--- Entries shown Enclosed Below ---

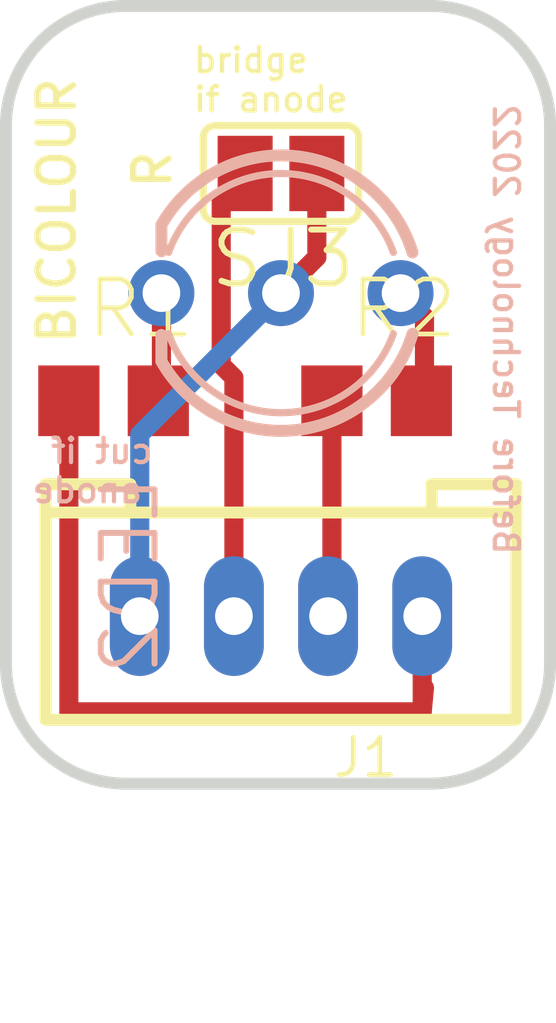
<source format=kicad_pcb>
(kicad_pcb (version 20211014) (generator pcbnew)

  (general
    (thickness 1.6)
  )

  (paper "A4")
  (layers
    (0 "F.Cu" signal)
    (31 "B.Cu" signal)
    (32 "B.Adhes" user "B.Adhesive")
    (33 "F.Adhes" user "F.Adhesive")
    (34 "B.Paste" user)
    (35 "F.Paste" user)
    (36 "B.SilkS" user "B.Silkscreen")
    (37 "F.SilkS" user "F.Silkscreen")
    (38 "B.Mask" user)
    (39 "F.Mask" user)
    (40 "Dwgs.User" user "User.Drawings")
    (41 "Cmts.User" user "User.Comments")
    (42 "Eco1.User" user "User.Eco1")
    (43 "Eco2.User" user "User.Eco2")
    (44 "Edge.Cuts" user)
    (45 "Margin" user)
    (46 "B.CrtYd" user "B.Courtyard")
    (47 "F.CrtYd" user "F.Courtyard")
    (48 "B.Fab" user)
    (49 "F.Fab" user)
    (50 "User.1" user)
    (51 "User.2" user)
    (52 "User.3" user)
    (53 "User.4" user)
    (54 "User.5" user)
    (55 "User.6" user)
    (56 "User.7" user)
    (57 "User.8" user)
    (58 "User.9" user)
  )

  (setup
    (pad_to_mask_clearance 0)
    (pcbplotparams
      (layerselection 0x00010fc_ffffffff)
      (disableapertmacros false)
      (usegerberextensions false)
      (usegerberattributes true)
      (usegerberadvancedattributes true)
      (creategerberjobfile true)
      (svguseinch false)
      (svgprecision 6)
      (excludeedgelayer true)
      (plotframeref false)
      (viasonmask false)
      (mode 1)
      (useauxorigin false)
      (hpglpennumber 1)
      (hpglpenspeed 20)
      (hpglpendiameter 15.000000)
      (dxfpolygonmode true)
      (dxfimperialunits true)
      (dxfusepcbnewfont true)
      (psnegative false)
      (psa4output false)
      (plotreference true)
      (plotvalue true)
      (plotinvisibletext false)
      (sketchpadsonfab false)
      (subtractmaskfromsilk false)
      (outputformat 1)
      (mirror false)
      (drillshape 1)
      (scaleselection 1)
      (outputdirectory "")
    )
  )

  (net 0 "")
  (net 1 "N$1")
  (net 2 "N$3")
  (net 3 "N$2")
  (net 4 "N$4")
  (net 5 "N$7")
  (net 6 "GND")

  (footprint "weaver_bicolor:HW4-2.0" (layer "F.Cu") (at 148.5646 109.7026 180))

  (footprint "weaver_bicolor:SJ" (layer "F.Cu") (at 148.5646 100.3046 180))

  (footprint "weaver_bicolor:R0805" (layer "F.Cu") (at 150.5966 105.1306))

  (footprint "weaver_bicolor:R0805" (layer "F.Cu") (at 145.0086 105.1306))

  (footprint "weaver_bicolor:L-59EGW-CA" (layer "B.Cu") (at 148.5646 102.8446 -90))

  (gr_arc (start 142.7226 99.2886) (mid 143.466549 97.492549) (end 145.2626 96.7486) (layer "Edge.Cuts") (width 0.254) (tstamp 0e730759-49cf-4337-8c58-5d5a603a06ad))
  (gr_arc (start 151.7396 96.7486) (mid 153.535651 97.492549) (end 154.2796 99.2886) (layer "Edge.Cuts") (width 0.254) (tstamp 10e2889e-9a0c-465e-b356-fa5c60af74c9))
  (gr_line (start 142.7226 99.2886) (end 142.7226 110.7186) (layer "Edge.Cuts") (width 0.254) (tstamp 31a07586-d16b-45cc-8cc4-cd69260ef603))
  (gr_line (start 154.2796 99.2886) (end 154.2796 110.7186) (layer "Edge.Cuts") (width 0.254) (tstamp 59a4359d-b977-4cfc-b322-4276fe44e8dd))
  (gr_arc (start 154.2796 110.7186) (mid 153.535651 112.514651) (end 151.7396 113.2586) (layer "Edge.Cuts") (width 0.254) (tstamp 8e0d8786-05e2-40b0-bc59-e7230267d233))
  (gr_arc (start 145.2626 113.2586) (mid 143.466549 112.514651) (end 142.7226 110.7186) (layer "Edge.Cuts") (width 0.254) (tstamp 9dc5a0f4-0d6f-4772-9ba3-464320f8a750))
  (gr_line (start 145.2626 96.7486) (end 151.7396 96.7486) (layer "Edge.Cuts") (width 0.254) (tstamp ae8ba39f-f8e2-4cf8-bd9f-18b7395c9133))
  (gr_line (start 151.7396 113.2586) (end 145.2626 113.2586) (layer "Edge.Cuts") (width 0.254) (tstamp cc7425ca-a2ba-4b7e-863e-af093ca4047f))
  (gr_text "cut if \nanode" (at 143.2306 105.8926) (layer "B.SilkS") (tstamp 76718864-7ea4-4707-b19a-5fcf20bbf01b)
    (effects (font (size 0.51816 0.51816) (thickness 0.09144)) (justify right top mirror))
  )
  (gr_text "Before Technology 2022" (at 153.6446 98.7806 -90) (layer "B.SilkS") (tstamp b0cd5cf3-8761-47ba-a424-d2e151e6d8e1)
    (effects (font (size 0.51816 0.51816) (thickness 0.09144)) (justify right top mirror))
  )
  (gr_text "R" (at 146.2786 100.6856 90) (layer "F.SilkS") (tstamp 051f747e-facf-4777-ad60-f8827a3bbd99)
    (effects (font (size 0.75565 0.75565) (thickness 0.13335)) (justify left bottom))
  )
  (gr_text "BICOLOUR" (at 144.2466 103.9876 90) (layer "F.SilkS") (tstamp 858fba1c-fcff-475d-8e33-c3f823b7d3eb)
    (effects (font (size 0.75565 0.75565) (thickness 0.13335)) (justify left bottom))
  )
  (gr_text "bridge\nif anode" (at 146.6596 99.0346) (layer "F.SilkS") (tstamp cf907a7a-d826-4e19-b393-0cc9305f3379)
    (effects (font (size 0.51816 0.51816) (thickness 0.09144)) (justify left bottom))
  )

  (segment (start 146.0246 105.0646) (end 145.9586 105.1306) (width 0.4064) (layer "F.Cu") (net 1) (tstamp 12de77be-9a04-450f-872e-8fe087f10e4d))
  (segment (start 146.0246 102.8446) (end 146.0246 105.0646) (width 0.4064) (layer "F.Cu") (net 1) (tstamp 2a0bb0e3-46f7-4383-8a53-de9fc1db9df5))
  (segment (start 151.6126 111.2266) (end 151.5646 111.7346) (width 0.4064) (layer "F.Cu") (net 2) (tstamp 3bc41672-baea-4af3-8011-8491c3a68008))
  (segment (start 144.0586 111.7346) (end 151.5646 111.7346) (width 0.4064) (layer "F.Cu") (net 2) (tstamp bf72adfb-bc5c-4fe9-ace6-29a90b8b4523))
  (segment (start 144.0586 111.7346) (end 144.0586 105.1306) (width 0.4064) (layer "F.Cu") (net 2) (tstamp e2f91c0f-01a6-412b-a65d-9fb211d2768d))
  (segment (start 151.5646 111.7346) (end 151.5646 109.7026) (width 0.4064) (layer "F.Cu") (net 2) (tstamp f4831fad-3f81-45ce-9571-ed37f5d63dd9))
  (segment (start 151.1046 102.8446) (end 151.6126 103.3526) (width 0.4064) (layer "F.Cu") (net 3) (tstamp 1533f6ca-f431-4bf0-85e7-b1979d65d941))
  (segment (start 151.6126 105.0646) (end 151.5466 105.1306) (width 0.4064) (layer "F.Cu") (net 3) (tstamp ab0a47fa-1a26-4fff-a7a5-1a166fe45c94))
  (segment (start 151.6126 103.3526) (end 151.6126 105.0646) (width 0.4064) (layer "F.Cu") (net 3) (tstamp b51a51fd-d83c-46a7-9323-11cc371ecba6))
  (segment (start 149.5646 109.7026) (end 149.6466 109.7026) (width 0.4064) (layer "F.Cu") (net 4) (tstamp bbb8d8f8-b983-448f-a178-0c92832f32b2))
  (segment (start 149.6466 109.7026) (end 149.6466 105.1306) (width 0.4064) (layer "F.Cu") (net 4) (tstamp ee0ab9dc-bcfb-4c0b-a470-2d42ed73768d))
  (segment (start 147.2946 100.8126) (end 147.8026 100.3046) (width 0.4064) (layer "F.Cu") (net 5) (tstamp 06aa09ff-59ef-4744-9be8-76de42e80dca))
  (segment (start 147.2946 104.3686) (end 147.2946 100.8126) (width 0.4064) (layer "F.Cu") (net 5) (tstamp 4fa47298-66ba-4caf-8c5b-9731429a9fa4))
  (segment (start 147.5646 109.7026) (end 147.5646 104.6386) (width 0.4064) (layer "F.Cu") (net 5) (tstamp bbe6294f-b91b-4b1b-80cf-b504f795ab2c))
  (segment (start 147.5646 104.6386) (end 147.2946 104.3686) (width 0.4064) (layer "F.Cu") (net 5) (tstamp f5f3571a-b9a5-44d9-af62-d6777ead4ba1))
  (segment (start 149.3266 102.0826) (end 148.5646 102.8446) (width 0.4064) (layer "F.Cu") (net 6) (tstamp 33b8da38-345a-4211-afe8-1105d424d8e8))
  (segment (start 149.3266 100.3046) (end 149.3266 102.0826) (width 0.4064) (layer "F.Cu") (net 6) (tstamp c78d26d9-cb02-4d1a-82fa-59fa2e65e6fb))
  (segment (start 145.5646 105.8446) (end 148.5646 102.8446) (width 0.4064) (layer "B.Cu") (net 6) (tstamp 1869f2ab-98f1-4f2f-b23a-781a9726364e))
  (segment (start 145.5646 109.7026) (end 145.5646 105.8446) (width 0.4064) (layer "B.Cu") (net 6) (tstamp b59870ac-2638-495e-92a0-37edc4ee7bf5))

)

</source>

--- End of Enclosed Entries shown ---

Wherever the word "false" appears in the entries above, copy that line.

**Result for this task:**
      (disableapertmacros false)
      (usegerberextensions false)
      (svguseinch false)
      (plotframeref false)
      (viasonmask false)
      (useauxorigin false)
      (psnegative false)
      (psa4output false)
      (plotinvisibletext false)
      (sketchpadsonfab false)
      (subtractmaskfromsilk false)
      (mirror false)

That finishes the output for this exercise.